Written instruction 1 >>
Please reproduce the part of the interview that begins with the words containing "A most memorable" and ends with "playing Ma Jong.".
Written instruction 2 >>
Answer these questions from the interview below:
(a) Which book did the father say he was quitting and couldn't complete?
(b) With whom did Hugh write a series of books of collected quotations?
(c) How many hours of news documentary specials did the speaker supervise at Fox News Channel?

Reading text >>

━━━━━━━━━━

As a mystery book editor at S&S and EQMM and his long membership of the MWA, he continued to have many mystery writer friends who attended the summer picnic in Mamaroneck.

On a more personal note, what was it like having a father who wrote for a living?

   When I was growing up in the 60s, he was working as an art director and editor. This was the time when he wrote the two books on magic, the book with the Allensworths, and ghostwrote Scarne’s Complete Guide to Gambling.

   There were times when my sisters and I were told not to bother him because he was writing. This was usually in the summer in the 50s and early 60s when he was working on the side porch before he had air conditioning in the attic, where he had his desk, typewriter, library, and magic equipment.

   A most memorable event was when my father came down from the attic and said he was quitting and couldn’t complete Scarne’s Complete Guide to Games. He got stumped and frustrated fiddling out and writing rules for playing Ma Jong.

   The last years of his life were not very good. He became, at times, extremely manic depressive, and it was seasonal. In the summer, he was full of energy and ideas. In the winter, he slept a lot and was not very happy. In 1969, he had a series of strokes and died a few years later.

   My father accomplished a great deal as an author, illustrator, and editor. The one thing he always wanted to do was produce a Broadway musical. He came up with the idea for one and even had a friend write a scene and lyrics to a song, for a “Fu ManChusical.”

Have you or any of your siblings pursued writing as a career?

   My brother Hugh began a long career as a writer with his first books, The Dictionary of Euphemisms and Other Double Talk and Wicked Words. He and his wife, Margaret Miner, wrote a series of books of collected quotations.

   After graduating from NYU, I worked my way up in the film/video/TV business and had to keep up with the changes in technology… film to videotape to digital media. I was an editor, cameraman, writer, and producer of industrial films, TV pilots, and entertainment specials. My career developed after his death. He did see one of my first films but never gave me any advice on writing. He did tell my sister something that I’ve kept in mind: “Write like Hemingway.” Short sentences.

   My last job before retiring was as Director of Development and Executive Producer of Non-Political Specials for Fox News Channel. I created, wrote, and supervised the production of 90 hours of news documentary specials… many marking the anniversaries of major events in American History. For example, the thirtieth anniversaries of Apollos 8, 11, 13, and 17. I also worked on specials about D-Day, Pearl Harbor, 911, JFK Assassination, Boston Marathon Bombing. When I got my first on-screen credit, I was able to say to my mother, “See, I was doing my homework.”

━━━━━━━━━━

Dataset rows >>
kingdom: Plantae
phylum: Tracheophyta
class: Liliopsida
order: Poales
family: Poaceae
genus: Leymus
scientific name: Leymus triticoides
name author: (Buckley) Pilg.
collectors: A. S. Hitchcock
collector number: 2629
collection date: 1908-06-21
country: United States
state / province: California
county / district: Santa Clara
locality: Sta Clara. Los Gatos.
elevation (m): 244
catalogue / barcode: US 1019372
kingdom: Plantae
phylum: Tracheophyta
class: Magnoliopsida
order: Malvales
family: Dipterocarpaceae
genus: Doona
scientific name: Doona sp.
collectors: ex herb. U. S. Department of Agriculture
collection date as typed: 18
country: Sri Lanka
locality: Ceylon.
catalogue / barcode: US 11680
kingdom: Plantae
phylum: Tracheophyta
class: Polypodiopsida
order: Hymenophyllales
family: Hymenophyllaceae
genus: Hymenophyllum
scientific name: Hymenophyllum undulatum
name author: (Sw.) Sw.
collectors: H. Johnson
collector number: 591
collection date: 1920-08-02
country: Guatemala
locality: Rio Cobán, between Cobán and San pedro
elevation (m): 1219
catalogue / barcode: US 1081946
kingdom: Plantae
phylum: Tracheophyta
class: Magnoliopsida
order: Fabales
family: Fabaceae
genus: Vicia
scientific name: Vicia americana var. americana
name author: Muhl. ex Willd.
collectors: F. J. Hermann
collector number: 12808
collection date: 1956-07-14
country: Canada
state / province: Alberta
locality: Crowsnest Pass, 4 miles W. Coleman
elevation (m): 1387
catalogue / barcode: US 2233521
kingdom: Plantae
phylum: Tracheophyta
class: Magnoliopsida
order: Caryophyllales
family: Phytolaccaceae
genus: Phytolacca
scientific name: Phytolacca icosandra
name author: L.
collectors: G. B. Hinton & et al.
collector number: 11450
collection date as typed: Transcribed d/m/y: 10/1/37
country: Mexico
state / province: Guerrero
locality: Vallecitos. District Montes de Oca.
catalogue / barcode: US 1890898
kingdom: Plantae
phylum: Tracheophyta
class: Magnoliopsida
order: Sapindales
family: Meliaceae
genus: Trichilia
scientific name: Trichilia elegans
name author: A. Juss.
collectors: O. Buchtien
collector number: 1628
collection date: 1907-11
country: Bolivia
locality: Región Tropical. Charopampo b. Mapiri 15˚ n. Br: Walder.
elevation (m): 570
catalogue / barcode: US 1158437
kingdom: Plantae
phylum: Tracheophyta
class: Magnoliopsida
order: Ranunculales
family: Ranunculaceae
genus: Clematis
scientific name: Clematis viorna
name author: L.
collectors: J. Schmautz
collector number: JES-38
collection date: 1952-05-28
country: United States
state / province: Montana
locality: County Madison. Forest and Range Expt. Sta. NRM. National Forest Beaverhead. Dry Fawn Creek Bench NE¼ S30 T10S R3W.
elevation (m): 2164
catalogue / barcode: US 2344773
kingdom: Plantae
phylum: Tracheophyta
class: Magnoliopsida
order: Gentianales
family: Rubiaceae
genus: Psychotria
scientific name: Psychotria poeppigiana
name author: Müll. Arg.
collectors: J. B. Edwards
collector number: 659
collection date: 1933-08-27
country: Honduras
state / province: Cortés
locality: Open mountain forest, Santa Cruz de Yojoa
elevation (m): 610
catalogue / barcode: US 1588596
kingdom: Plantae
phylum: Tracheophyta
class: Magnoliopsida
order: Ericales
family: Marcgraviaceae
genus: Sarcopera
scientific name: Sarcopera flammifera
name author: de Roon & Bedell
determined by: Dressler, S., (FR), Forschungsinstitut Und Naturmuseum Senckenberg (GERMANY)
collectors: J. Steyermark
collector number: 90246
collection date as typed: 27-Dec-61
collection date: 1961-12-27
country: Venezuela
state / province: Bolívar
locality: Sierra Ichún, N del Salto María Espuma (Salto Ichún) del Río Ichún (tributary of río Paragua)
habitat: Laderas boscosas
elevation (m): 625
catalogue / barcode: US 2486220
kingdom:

━━━━━━━━━━

Complete answer 1 >>
A most memorable event was when my father came down from the attic and said he was quitting and couldn’t complete Scarne’s Complete Guide to Games. He got stumped and frustrated fiddling out and writing rules for playing Ma Jong.

Complete answer 2 >>
(a) Scarne's Complete Guide to Games
(b) His wife, Margaret Miner
(c) 90 hours